RECORDED INFORMATION below:
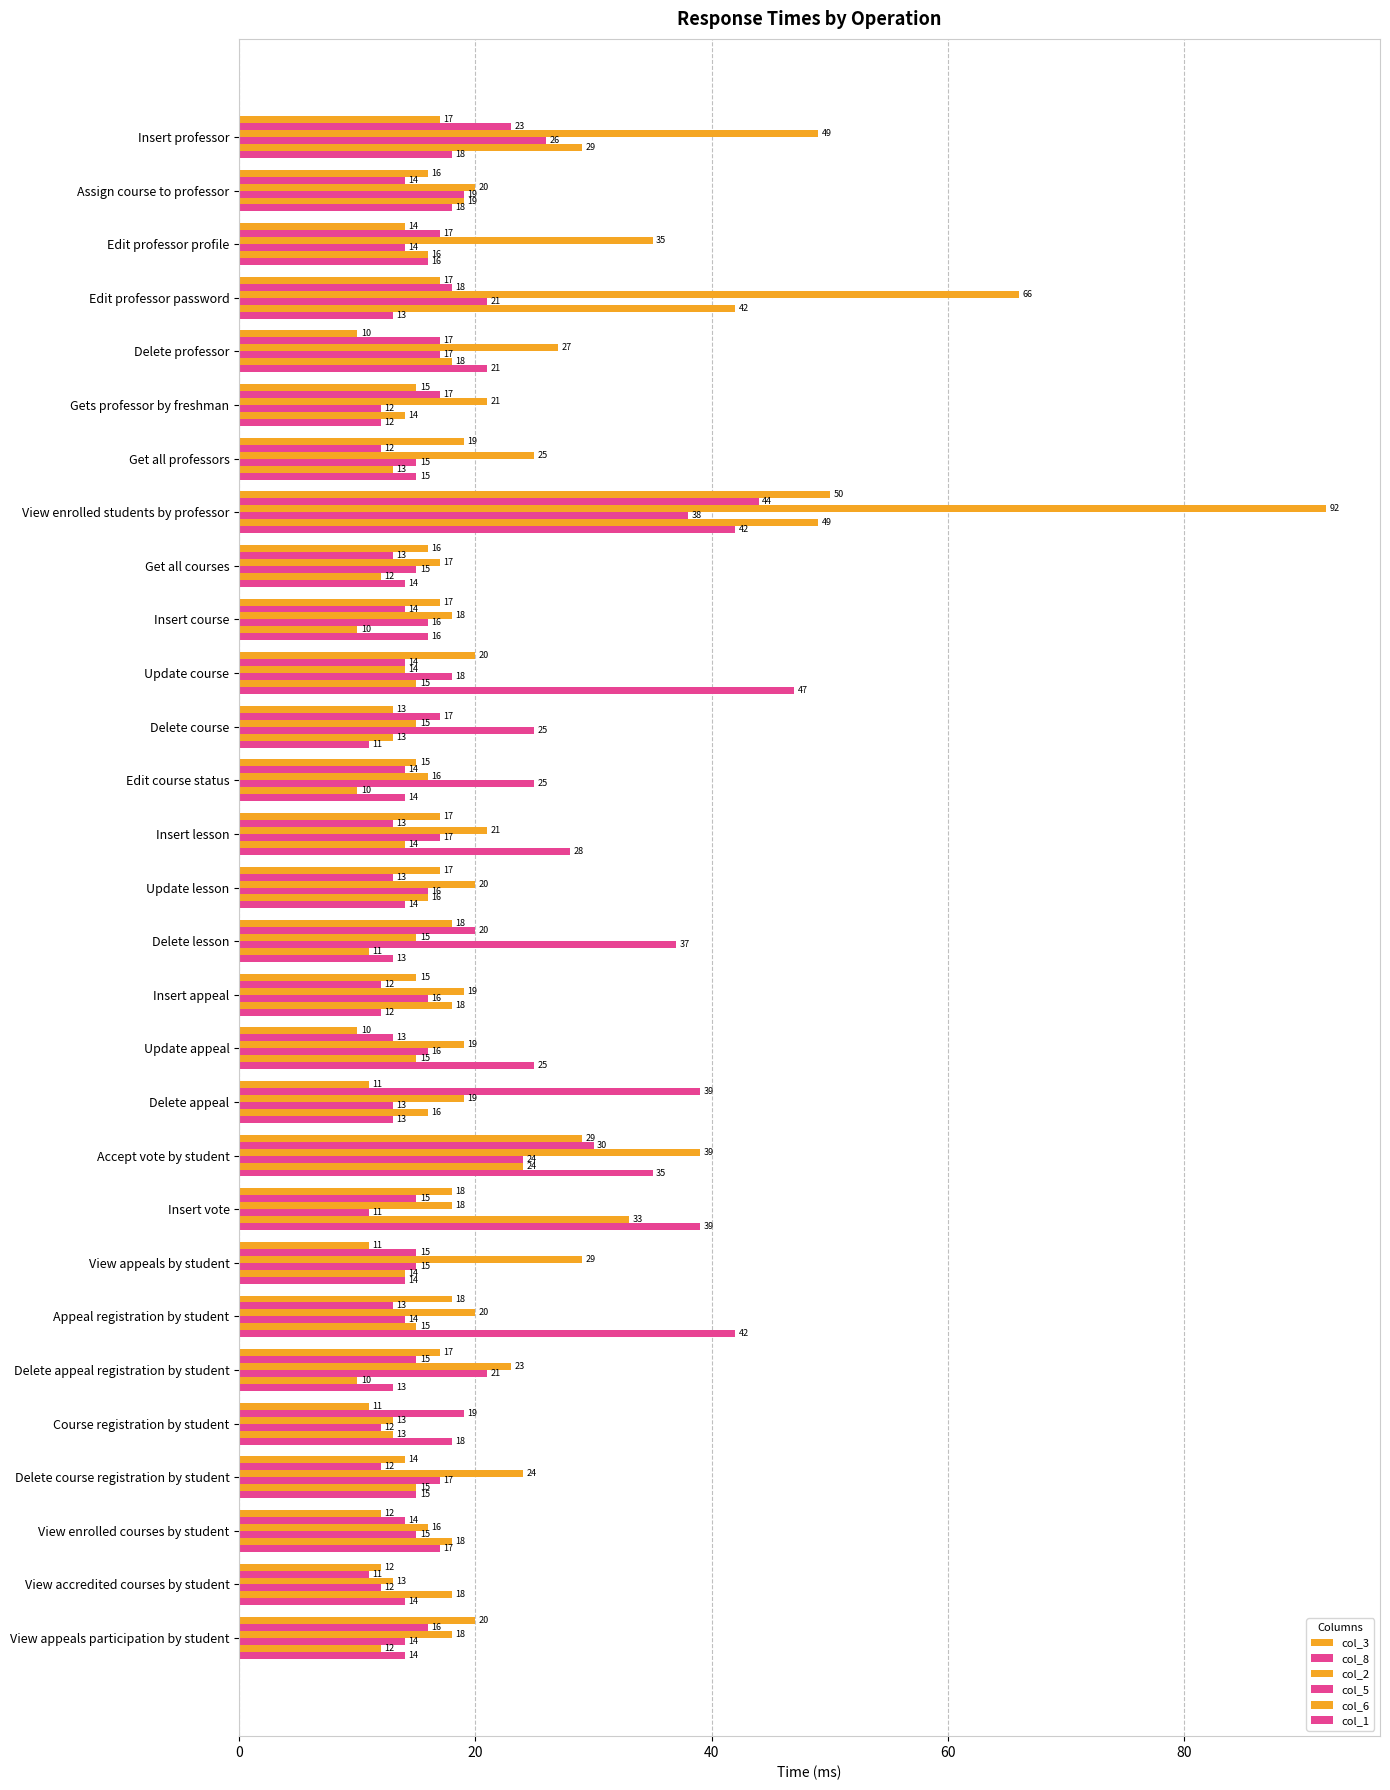

Reading left to right, what are all the values shown in this chart?

col_3: 17	16	14	17	10	15	19	50	16	17	20	13	15	17	17	18	15	10	11	29	18	11	18	17	11	14	12	12	20
col_8: 23	14	17	18	17	17	12	44	13	14	14	17	14	13	13	20	12	13	39	30	15	15	13	15	19	12	14	11	16
col_2: 49	20	35	66	27	21	25	92	17	18	14	15	16	21	20	15	19	19	19	39	18	29	20	23	13	24	16	13	18
col_5: 26	19	14	21	17	12	15	38	15	16	18	25	25	17	16	37	16	16	13	24	11	15	14	21	12	17	15	12	14
col_6: 29	19	16	42	18	14	13	49	12	10	15	13	10	14	16	11	18	15	16	24	33	14	15	10	13	15	18	18	12
col_1: 18	18	16	13	21	12	15	42	14	16	47	11	14	28	14	13	12	25	13	35	39	14	42	13	18	15	17	14	14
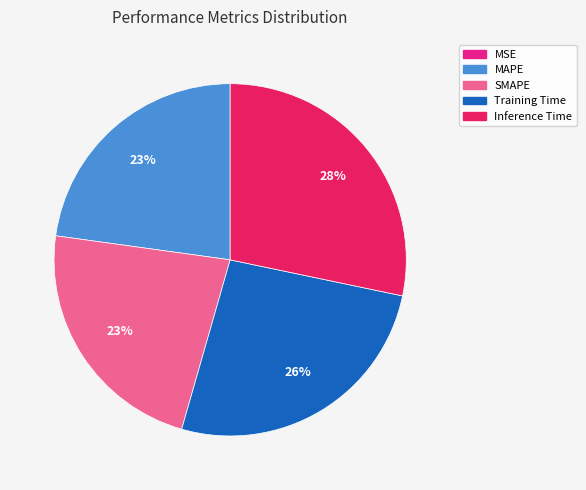

Is it true that Training Time is 37% of the pie?

False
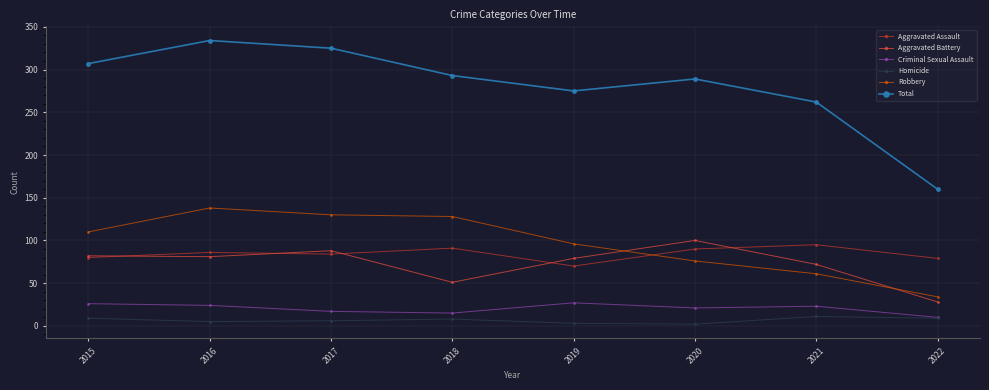

At how many categories does at least one series exceed 124?

8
End of RECORDED INFORMATION.
REQUIRED ACTION =
How many lines in the rows above contain the word "series"? Reply with the number alone.

SOLUTION FOR THIS PROBLEM =
1